*** Opening of Source records ***

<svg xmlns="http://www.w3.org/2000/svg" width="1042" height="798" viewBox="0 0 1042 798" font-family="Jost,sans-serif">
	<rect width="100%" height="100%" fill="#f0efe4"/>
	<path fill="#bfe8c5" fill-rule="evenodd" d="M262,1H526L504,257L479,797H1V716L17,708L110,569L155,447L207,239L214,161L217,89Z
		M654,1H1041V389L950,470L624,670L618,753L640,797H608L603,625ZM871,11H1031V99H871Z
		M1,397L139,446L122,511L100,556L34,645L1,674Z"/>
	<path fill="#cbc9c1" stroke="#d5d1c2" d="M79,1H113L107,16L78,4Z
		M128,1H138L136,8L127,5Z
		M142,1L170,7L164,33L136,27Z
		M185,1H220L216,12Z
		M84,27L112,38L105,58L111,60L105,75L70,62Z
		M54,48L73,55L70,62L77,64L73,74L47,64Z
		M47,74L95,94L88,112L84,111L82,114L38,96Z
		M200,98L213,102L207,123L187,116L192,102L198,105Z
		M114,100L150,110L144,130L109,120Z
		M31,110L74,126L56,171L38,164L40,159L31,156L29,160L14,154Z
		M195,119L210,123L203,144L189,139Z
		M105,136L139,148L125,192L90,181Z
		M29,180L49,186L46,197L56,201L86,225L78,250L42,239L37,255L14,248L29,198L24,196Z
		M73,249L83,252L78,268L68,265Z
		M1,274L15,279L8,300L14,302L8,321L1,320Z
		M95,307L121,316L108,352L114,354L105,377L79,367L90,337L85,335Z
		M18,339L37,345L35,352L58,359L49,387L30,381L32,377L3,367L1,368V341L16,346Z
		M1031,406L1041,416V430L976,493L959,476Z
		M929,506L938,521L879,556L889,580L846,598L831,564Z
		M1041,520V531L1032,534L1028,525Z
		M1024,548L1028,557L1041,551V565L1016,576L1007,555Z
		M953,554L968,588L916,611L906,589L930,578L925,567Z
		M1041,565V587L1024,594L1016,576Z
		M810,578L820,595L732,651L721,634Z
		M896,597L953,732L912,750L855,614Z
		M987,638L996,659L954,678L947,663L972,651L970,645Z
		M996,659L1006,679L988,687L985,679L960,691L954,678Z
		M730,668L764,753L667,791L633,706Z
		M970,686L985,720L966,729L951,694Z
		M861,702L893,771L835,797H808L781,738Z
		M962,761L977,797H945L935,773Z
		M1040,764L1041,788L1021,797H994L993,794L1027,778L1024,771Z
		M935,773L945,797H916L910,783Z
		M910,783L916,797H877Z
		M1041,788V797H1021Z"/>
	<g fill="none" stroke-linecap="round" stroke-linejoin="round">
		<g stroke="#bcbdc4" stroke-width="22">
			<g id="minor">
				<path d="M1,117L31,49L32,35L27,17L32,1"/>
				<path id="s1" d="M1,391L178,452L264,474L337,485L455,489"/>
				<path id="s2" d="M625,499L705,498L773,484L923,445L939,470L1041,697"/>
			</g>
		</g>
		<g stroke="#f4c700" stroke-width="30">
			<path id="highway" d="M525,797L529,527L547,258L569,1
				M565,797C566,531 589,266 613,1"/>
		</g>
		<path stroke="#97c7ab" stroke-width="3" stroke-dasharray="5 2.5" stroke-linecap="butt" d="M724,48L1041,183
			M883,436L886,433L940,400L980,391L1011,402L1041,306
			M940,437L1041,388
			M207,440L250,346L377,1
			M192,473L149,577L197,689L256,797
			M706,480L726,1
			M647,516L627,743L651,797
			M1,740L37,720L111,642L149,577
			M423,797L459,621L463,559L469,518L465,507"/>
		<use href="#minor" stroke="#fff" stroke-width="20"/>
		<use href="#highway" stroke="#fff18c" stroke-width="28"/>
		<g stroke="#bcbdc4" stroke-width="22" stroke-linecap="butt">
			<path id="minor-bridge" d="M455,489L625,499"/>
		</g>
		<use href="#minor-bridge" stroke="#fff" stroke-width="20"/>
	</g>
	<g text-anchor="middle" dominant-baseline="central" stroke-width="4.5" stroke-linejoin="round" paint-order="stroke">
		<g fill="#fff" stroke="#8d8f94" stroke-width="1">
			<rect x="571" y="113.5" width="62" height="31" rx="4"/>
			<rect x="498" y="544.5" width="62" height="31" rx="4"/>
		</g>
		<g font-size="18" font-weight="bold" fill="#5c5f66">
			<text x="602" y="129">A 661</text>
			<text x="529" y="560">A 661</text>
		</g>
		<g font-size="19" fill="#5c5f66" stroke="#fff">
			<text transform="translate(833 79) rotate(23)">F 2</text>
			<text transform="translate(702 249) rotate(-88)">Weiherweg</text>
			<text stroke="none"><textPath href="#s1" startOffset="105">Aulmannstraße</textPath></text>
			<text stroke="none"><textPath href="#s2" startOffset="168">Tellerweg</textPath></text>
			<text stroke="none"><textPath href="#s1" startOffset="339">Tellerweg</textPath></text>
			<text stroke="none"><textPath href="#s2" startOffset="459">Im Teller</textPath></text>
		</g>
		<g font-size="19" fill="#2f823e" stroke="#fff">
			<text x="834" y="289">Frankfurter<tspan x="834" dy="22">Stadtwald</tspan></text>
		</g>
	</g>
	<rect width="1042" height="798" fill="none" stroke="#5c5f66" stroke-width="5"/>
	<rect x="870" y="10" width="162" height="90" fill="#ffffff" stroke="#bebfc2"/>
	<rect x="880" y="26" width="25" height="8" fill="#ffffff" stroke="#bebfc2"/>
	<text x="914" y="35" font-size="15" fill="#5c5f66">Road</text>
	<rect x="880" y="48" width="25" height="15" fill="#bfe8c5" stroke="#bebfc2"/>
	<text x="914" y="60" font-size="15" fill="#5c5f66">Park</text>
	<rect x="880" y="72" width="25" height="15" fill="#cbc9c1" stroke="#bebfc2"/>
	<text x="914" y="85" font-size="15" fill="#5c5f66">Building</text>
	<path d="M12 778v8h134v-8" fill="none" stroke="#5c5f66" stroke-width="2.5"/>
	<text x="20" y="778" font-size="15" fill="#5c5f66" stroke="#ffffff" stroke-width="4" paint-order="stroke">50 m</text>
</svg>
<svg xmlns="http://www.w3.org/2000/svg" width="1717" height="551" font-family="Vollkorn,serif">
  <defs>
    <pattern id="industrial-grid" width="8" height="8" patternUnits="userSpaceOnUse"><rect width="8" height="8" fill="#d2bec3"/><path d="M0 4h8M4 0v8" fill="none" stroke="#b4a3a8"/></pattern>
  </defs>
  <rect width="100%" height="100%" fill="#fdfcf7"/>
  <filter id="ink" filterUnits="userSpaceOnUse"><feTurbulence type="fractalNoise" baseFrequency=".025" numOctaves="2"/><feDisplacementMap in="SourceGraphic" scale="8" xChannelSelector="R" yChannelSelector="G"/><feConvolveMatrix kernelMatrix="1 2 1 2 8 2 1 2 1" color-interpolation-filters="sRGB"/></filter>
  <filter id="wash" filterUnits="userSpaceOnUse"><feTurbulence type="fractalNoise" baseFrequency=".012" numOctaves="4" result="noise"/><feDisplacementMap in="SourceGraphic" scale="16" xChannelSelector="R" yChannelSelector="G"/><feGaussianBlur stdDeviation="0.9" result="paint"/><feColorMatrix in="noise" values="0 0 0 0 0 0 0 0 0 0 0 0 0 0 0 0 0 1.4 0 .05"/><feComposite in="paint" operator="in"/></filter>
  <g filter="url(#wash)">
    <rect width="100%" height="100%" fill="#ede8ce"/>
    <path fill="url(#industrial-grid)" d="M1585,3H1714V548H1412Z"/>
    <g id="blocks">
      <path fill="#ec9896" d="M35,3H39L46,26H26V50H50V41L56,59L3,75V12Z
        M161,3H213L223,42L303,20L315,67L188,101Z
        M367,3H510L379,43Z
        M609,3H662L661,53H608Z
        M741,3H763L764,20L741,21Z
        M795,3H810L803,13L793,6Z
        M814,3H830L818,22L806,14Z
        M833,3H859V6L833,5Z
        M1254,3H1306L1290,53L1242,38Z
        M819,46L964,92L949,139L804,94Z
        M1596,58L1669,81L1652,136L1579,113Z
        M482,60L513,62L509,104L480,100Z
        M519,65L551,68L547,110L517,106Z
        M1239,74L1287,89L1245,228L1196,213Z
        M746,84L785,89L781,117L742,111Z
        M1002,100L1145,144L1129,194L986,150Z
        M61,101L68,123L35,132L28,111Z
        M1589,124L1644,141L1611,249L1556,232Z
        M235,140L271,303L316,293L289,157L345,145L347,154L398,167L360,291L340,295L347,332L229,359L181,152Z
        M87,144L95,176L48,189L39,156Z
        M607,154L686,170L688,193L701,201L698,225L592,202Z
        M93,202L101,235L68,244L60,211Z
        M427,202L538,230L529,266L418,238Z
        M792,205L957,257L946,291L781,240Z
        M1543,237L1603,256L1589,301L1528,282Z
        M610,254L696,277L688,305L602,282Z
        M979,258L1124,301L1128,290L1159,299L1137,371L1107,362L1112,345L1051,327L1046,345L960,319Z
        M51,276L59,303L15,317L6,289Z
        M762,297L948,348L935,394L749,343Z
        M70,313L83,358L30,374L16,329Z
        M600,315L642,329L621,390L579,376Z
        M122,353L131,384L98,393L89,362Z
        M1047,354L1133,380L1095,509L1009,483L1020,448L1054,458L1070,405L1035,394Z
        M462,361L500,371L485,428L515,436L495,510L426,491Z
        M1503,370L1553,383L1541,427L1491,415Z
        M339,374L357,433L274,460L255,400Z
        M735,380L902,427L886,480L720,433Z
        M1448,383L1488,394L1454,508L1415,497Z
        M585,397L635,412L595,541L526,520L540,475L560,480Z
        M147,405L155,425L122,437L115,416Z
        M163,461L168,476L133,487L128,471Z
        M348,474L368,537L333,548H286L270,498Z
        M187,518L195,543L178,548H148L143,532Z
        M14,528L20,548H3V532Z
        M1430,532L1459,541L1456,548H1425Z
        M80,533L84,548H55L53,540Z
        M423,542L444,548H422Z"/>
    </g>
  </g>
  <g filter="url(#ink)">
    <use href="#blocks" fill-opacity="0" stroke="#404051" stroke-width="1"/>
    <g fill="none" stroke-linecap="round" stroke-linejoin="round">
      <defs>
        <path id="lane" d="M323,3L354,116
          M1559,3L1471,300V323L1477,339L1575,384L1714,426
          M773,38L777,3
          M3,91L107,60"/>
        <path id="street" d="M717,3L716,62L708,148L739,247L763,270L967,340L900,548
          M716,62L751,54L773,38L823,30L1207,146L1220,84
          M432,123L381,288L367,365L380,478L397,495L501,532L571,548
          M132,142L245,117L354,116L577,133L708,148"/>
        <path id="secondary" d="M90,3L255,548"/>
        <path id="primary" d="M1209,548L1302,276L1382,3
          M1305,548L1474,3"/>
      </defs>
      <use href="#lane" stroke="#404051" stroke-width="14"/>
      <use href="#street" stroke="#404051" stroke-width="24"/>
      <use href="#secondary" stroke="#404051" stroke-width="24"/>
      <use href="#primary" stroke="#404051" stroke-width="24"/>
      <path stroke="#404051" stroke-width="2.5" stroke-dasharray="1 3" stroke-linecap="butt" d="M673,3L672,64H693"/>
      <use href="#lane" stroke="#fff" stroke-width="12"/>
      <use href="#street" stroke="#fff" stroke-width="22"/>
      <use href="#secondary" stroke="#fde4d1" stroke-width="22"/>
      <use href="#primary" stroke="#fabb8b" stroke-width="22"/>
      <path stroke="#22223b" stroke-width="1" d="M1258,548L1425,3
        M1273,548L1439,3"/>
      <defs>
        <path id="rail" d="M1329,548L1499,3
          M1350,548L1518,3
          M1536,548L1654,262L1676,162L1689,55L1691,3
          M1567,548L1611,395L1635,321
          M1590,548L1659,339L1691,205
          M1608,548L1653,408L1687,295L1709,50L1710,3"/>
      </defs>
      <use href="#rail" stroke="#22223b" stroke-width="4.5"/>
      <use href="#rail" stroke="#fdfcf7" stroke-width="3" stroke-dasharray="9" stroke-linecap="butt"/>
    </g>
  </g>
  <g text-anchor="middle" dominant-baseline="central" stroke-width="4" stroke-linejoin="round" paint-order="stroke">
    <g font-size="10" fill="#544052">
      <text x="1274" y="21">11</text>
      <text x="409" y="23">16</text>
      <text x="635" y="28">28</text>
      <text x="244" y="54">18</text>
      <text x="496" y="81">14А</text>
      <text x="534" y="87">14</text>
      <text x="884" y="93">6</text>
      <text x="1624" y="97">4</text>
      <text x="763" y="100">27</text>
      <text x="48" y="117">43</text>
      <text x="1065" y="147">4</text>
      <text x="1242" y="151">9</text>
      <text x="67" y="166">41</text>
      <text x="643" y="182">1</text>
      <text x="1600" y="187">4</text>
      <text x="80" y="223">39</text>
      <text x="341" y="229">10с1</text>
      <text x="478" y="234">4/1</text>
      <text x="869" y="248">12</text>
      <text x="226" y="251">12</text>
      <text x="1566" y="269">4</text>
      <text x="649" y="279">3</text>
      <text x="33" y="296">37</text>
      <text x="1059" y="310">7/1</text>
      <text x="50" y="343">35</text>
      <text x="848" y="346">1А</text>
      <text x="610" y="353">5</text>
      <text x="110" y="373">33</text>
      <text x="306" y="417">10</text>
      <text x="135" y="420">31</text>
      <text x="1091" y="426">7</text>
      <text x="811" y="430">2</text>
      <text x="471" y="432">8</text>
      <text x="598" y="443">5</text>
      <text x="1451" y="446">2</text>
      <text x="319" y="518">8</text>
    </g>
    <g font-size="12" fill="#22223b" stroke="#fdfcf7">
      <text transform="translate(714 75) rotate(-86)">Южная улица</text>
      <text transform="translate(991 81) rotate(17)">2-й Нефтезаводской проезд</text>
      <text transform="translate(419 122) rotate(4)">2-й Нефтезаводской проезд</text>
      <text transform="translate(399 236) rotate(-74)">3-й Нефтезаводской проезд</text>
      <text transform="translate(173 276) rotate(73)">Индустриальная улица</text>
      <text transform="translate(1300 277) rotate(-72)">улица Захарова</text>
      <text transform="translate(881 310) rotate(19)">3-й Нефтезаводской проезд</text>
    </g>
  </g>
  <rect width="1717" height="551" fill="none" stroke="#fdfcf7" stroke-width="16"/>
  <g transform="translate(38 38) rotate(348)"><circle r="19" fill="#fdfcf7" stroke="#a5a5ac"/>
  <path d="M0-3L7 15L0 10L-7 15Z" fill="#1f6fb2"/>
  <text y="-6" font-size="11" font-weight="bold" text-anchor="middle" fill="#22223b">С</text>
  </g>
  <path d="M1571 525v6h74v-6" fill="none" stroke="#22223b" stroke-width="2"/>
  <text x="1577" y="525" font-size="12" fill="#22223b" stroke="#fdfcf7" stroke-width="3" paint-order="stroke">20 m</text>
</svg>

*** Close of Source records ***

Say how many lines above hold the word "baseline", giving only the count.

== Answer space ==
2